Legitimate executable regions are: the .text section of each binary/library (machine code), the VDSO (virtual dynamic shared object — kernel-provided syscall acceleration), and any JIT-compiled code regions (Python's JIT, for example, maps anonymous executable pages). The stack and heap should never appear here on a correctly hardened system.

📸 Screenshot checkpoint 03h — Capture the executable memory regions output, confirming stack and heap are absent from the list.

Cleanup¶

docker system prune -f

Assessment¶

Screenshot Checklist¶

ID	Description	Points
03a	`randomize_va_space` value = `2`	4
03b	Three different buffer addresses (ASLR enabled)	6
03c	`/proc/self/maps` output showing memory layout	4
03d	Three identical addresses (ASLR disabled with `--privileged`)	6
03e	`objdump` stack_chk count: with canary vs. without	5
03f	"stack smashing detected" termination message	6
03g	`readelf` GNU_STACK comparison: `RW` vs. `RWE`	5
03h	Executable memory regions — stack/heap absent	4
	Screenshot Total	40

Memory Protection Comparison Table¶

Complete the following table in your lab report (20 points):

Mitigation	What It Randomizes / Protects	Where the Check Happens	What Attack It Defeats	Known Bypass Technique
ASLR (value 2)
Stack canary
NX bit

For each row, fill in all four columns based on your lab observations and the Chapter 3 reading.

Reflection Questions¶

Answer each question in 3–5 sentences. (40 points — 10 points each)

Question 1

ASLR randomizes the memory layout of each new process.
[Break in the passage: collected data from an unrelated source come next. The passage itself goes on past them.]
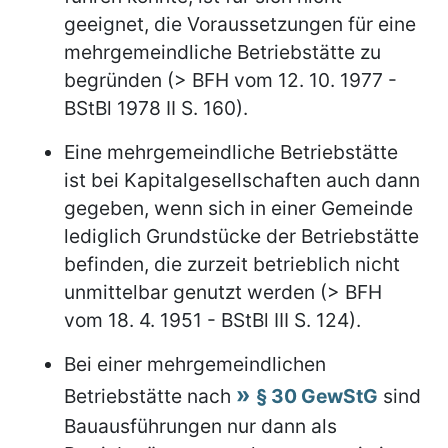
geeignet, die Voraussetzungen für eine
mehrgemeindliche Betriebstätte zu
begründen (> BFH vom 12. 10. 1977 -
BStBl 1978 II S. 160).
Eine mehrgemeindliche Betriebstätte
ist bei Kapitalgesellschaften auch dann
gegeben, wenn sich in einer Gemeinde
lediglich Grundstücke der Betriebstätte
befinden, die zurzeit betrieblich nicht
unmittelbar genutzt werden (> BFH
vom 18. 4. 1951 - BStBl III S. 124).
Bei einer mehrgemeindlichen
Betriebstätte nach
§ 30 GewStG
sind
Bauausführungen nur dann als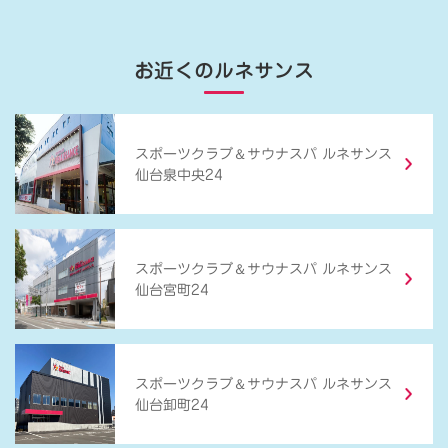
お近くのルネサンス
＆
スポーツクラブ
サウナスパ ルネサンス
仙台泉中央24
＆
スポーツクラブ
サウナスパ ルネサンス
仙台宮町24
＆
スポーツクラブ
サウナスパ ルネサンス
仙台卸町24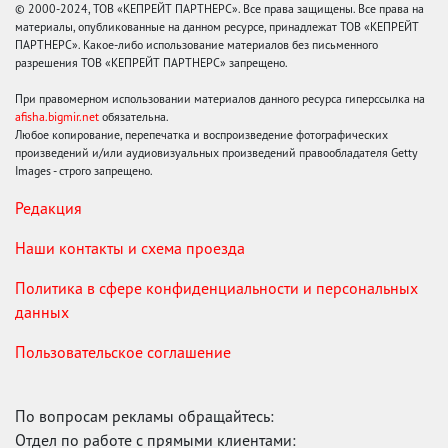
© 2000-2024, ТОВ «КЕПРЕЙТ ПАРТНЕРС». Все права защищены. Все права на
материалы, опубликованные на данном ресурсе, принадлежат ТОВ «КЕПРЕЙТ
ПАРТНЕРС». Какое-либо использование материалов без письменного
разрешения ТОВ «КЕПРЕЙТ ПАРТНЕРС» запрещено.
При правомерном использовании материалов данного ресурса гиперссылка на
afisha.bigmir.net
обязательна.
Любое копирование, перепечатка и воспроизведение фотографических
произведений и/или аудиовизуальных произведений правообладателя Getty
Images - строго запрещено.
Редакция
Наши контакты и схема проезда
Политика в сфере конфиденциальности и персональных
данных
Пользовательское соглашение
По вопросам рекламы обращайтесь:
Отдел по работе с прямыми клиентами:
Explain how this defeats a return-address-overwrite exploit that works without ASLR — specifically, what does the attacker no longer know, and why does that matter? Then explain what a brute-force against ASLR attack is, and why it is much more practical against a 32-bit address space than a 64-bit one. (Hint: calculate the approximate number of possible base addresses in each case.)

Question 2

A stack canary is a random value inserted between the local variables and the saved return address on the stack. Describe precisely where the canary value is stored at runtime (both the "template" copy and the stack copy), when the comparison happens in program execution, and what happens if the comparison fails. Why is the canary random rather than a fixed value like 0xDEADBEEF?

Question 3

The NX bit marks the stack segment as non-executable (RW instead of RWE). Name the classic exploit technique that this directly defeats, and briefly describe how that technique worked before NX was available. Then name the bypass technique attackers developed in response to NX — explain what ROP (Return-Oriented Programming) is and why it does not require injecting new code.

Question 4

ASLR, stack canaries, and NX are three independent layers of defense. A skilled attacker with (a) an information-leak vulnerability to defeat ASLR, (b) a ROP chain to defeat NX, and (c) a way to avoid triggering the canary can theoretically defeat all three simultaneously. Does this mean these mitigations are useless? Explain the concrete security value of layered defenses even when each layer can be individually bypassed — consider the attacker's cost in time, expertise, and reliability.

Grading Rubric¶

Component	Points
Screenshots (8 × weighted)	40
Memory protection comparison table	20
Reflection questions (4 × 10)	40
Total	100

Reflection grading criteria

Full credit requires demonstrating understanding of the mechanism (how the mitigation works technically), the threat model (what specific attack it defeats), and the limitations (how it can be bypassed or what it does not cover). One-sentence answers receive a maximum of 3/10 regardless of correctness.